Keep the text of the data exactly as it is and omit each picture from the copy.
━━ Given material
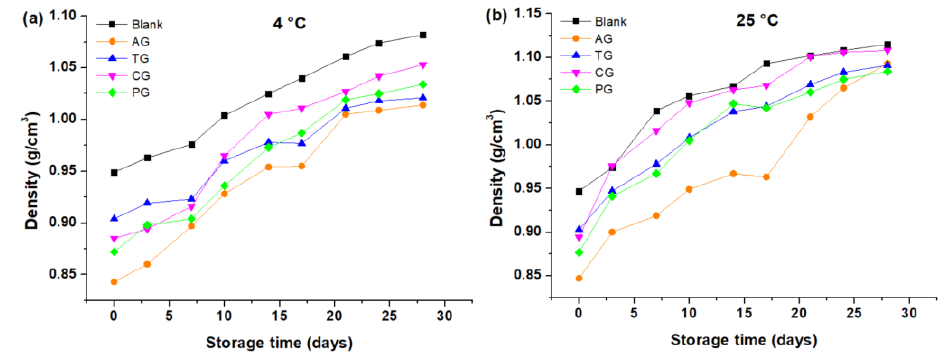
Figure 2. Density as a function of storage time: ( a ) Creams stored at 4 °C; ( b ) Creams stored at 25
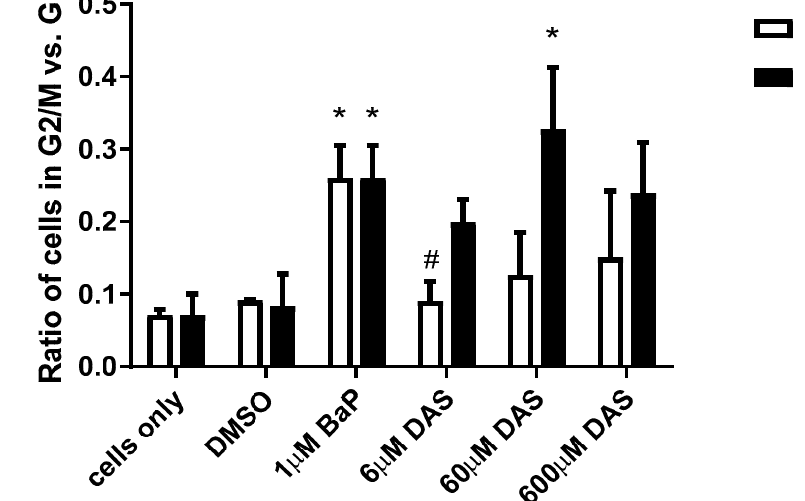
Figure 3. The ratio of cells in G2/M and G1 phases resulting from DAS Pre- and CoTx. The average values for the N = 3 treatments for the cell cycle were compared for the PreTx and CoTx. The values represent the G2/M phase divided by the corresponding G1 phase for N = 3, ± SEM (* indicates a p < 0.05 significant difference from DMSO control, and # indicates a p < 0.05 significant difference from the 1 μ M BaP treatment) at inhibiting the modest BaP-induced increases in cell proliferation after 12 and 24 h of exposure (Figure 1A).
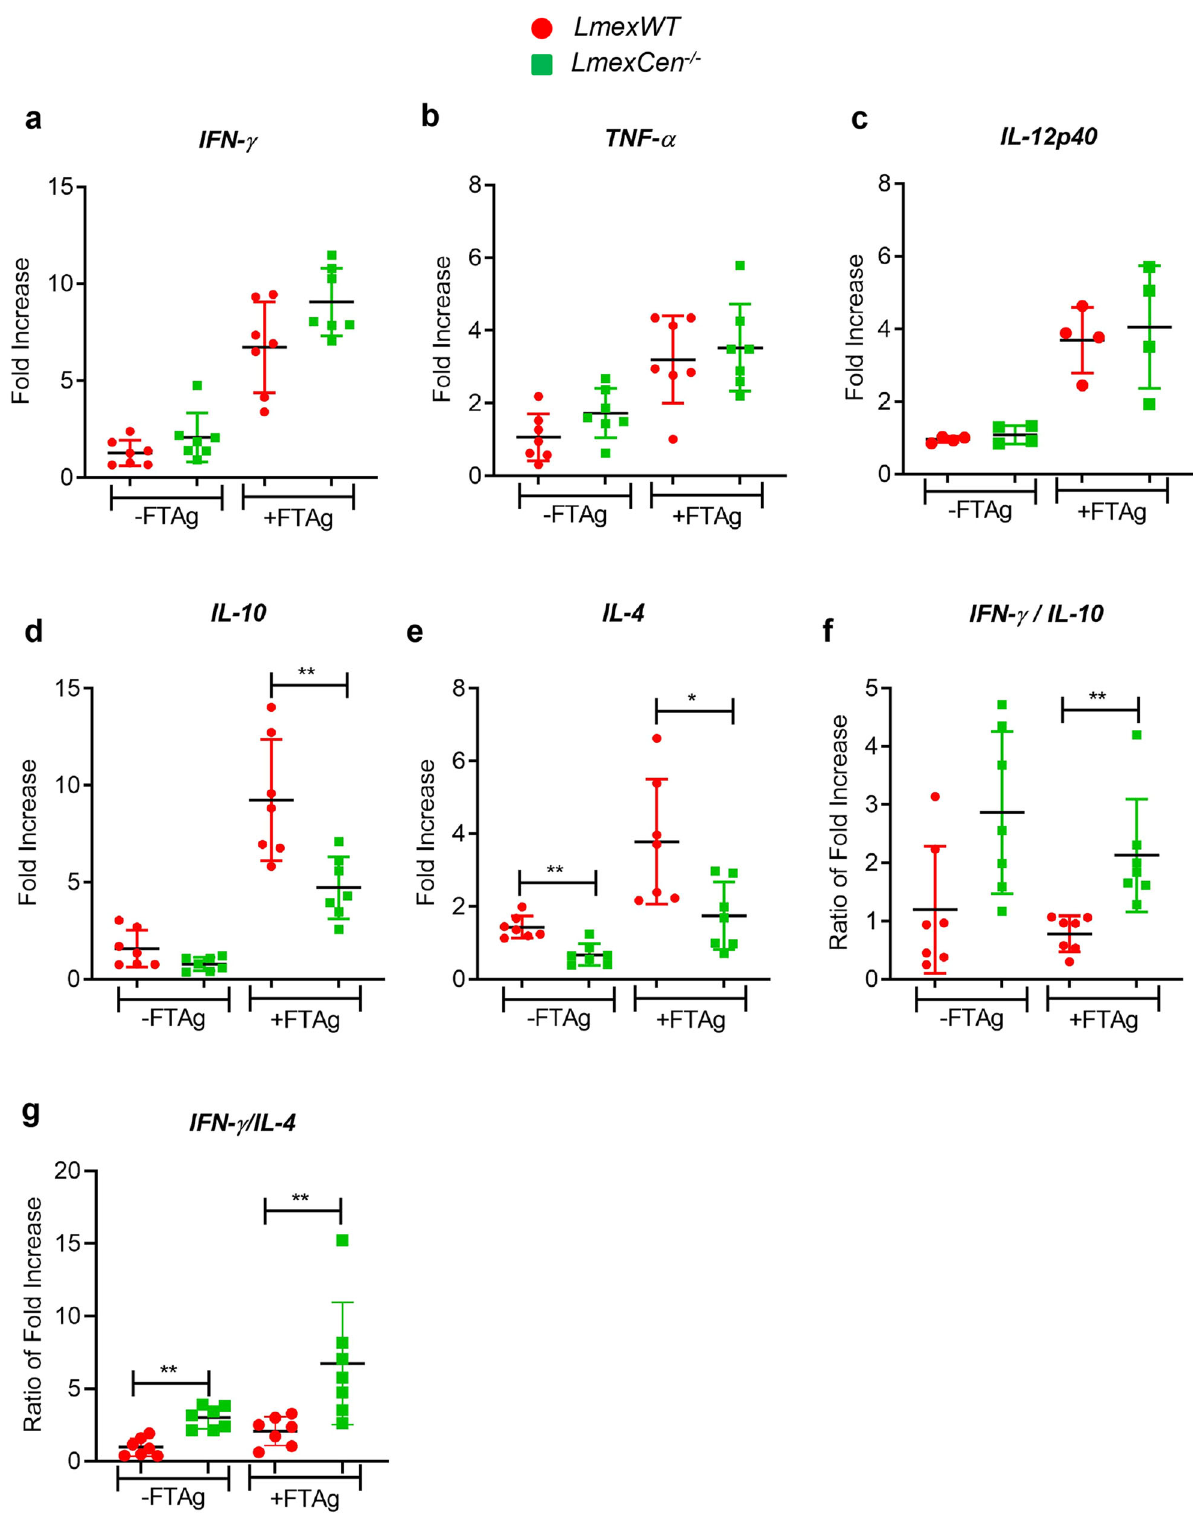
Fig. 2 Live attenuated LmexCen − / − parasites down regulate disease promoting cytokines expression in spleen of hamsters. a IFN- γ , b TNF- α , c IL-12p40, d IL-10, and e IL-4 expression in the spleen of LmexWT or LmexCen − / − inoculated hamsters was evaluated by RT-PCR following 11 weeks post-inoculation. The ratio of IFN- γ /IL-10 ( f ) and IFN- γ /IL-4 ( g ) expression in the spleen was also determined. Except IL- 12p40, results (mean ± SD) are cumulative of two independent experiments; in fi rst experiment n = 4/group and in second experiment n = 3/ group. Statistical analysis was performed by Mann – Whitney two-tailed test (* p = 0.0175, and ** p =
━━━━
> **Response area**:
Figure 2. Density as a function of storage time: ( a ) Creams stored at 4 °C; ( b ) Creams stored at 25
Figure 3. The ratio of cells in G2/M and G1 phases resulting from DAS Pre- and CoTx. The average values for the N = 3 treatments for the cell cycle were compared for the PreTx and CoTx. The values represent the G2/M phase divided by the corresponding G1 phase for N = 3, ± SEM (* indicates a p < 0.05 significant difference from DMSO control, and # indicates a p < 0.05 significant difference from the 1 μ M BaP treatment) at inhibiting the modest BaP-induced increases in cell proliferation after 12 and 24 h of exposure (Figure 1A).
Fig. 2 Live attenuated LmexCen − / − parasites down regulate disease promoting cytokines expression in spleen of hamsters. a IFN- γ , b TNF- α , c IL-12p40, d IL-10, and e IL-4 expression in the spleen of LmexWT or LmexCen − / − inoculated hamsters was evaluated by RT-PCR following 11 weeks post-inoculation. The ratio of IFN- γ /IL-10 ( f ) and IFN- γ /IL-4 ( g ) expression in the spleen was also determined. Except IL- 12p40, results (mean ± SD) are cumulative of two independent experiments; in fi rst experiment n = 4/group and in second experiment n = 3/ group. Statistical analysis was performed by Mann – Whitney two-tailed test (* p = 0.0175, and ** p =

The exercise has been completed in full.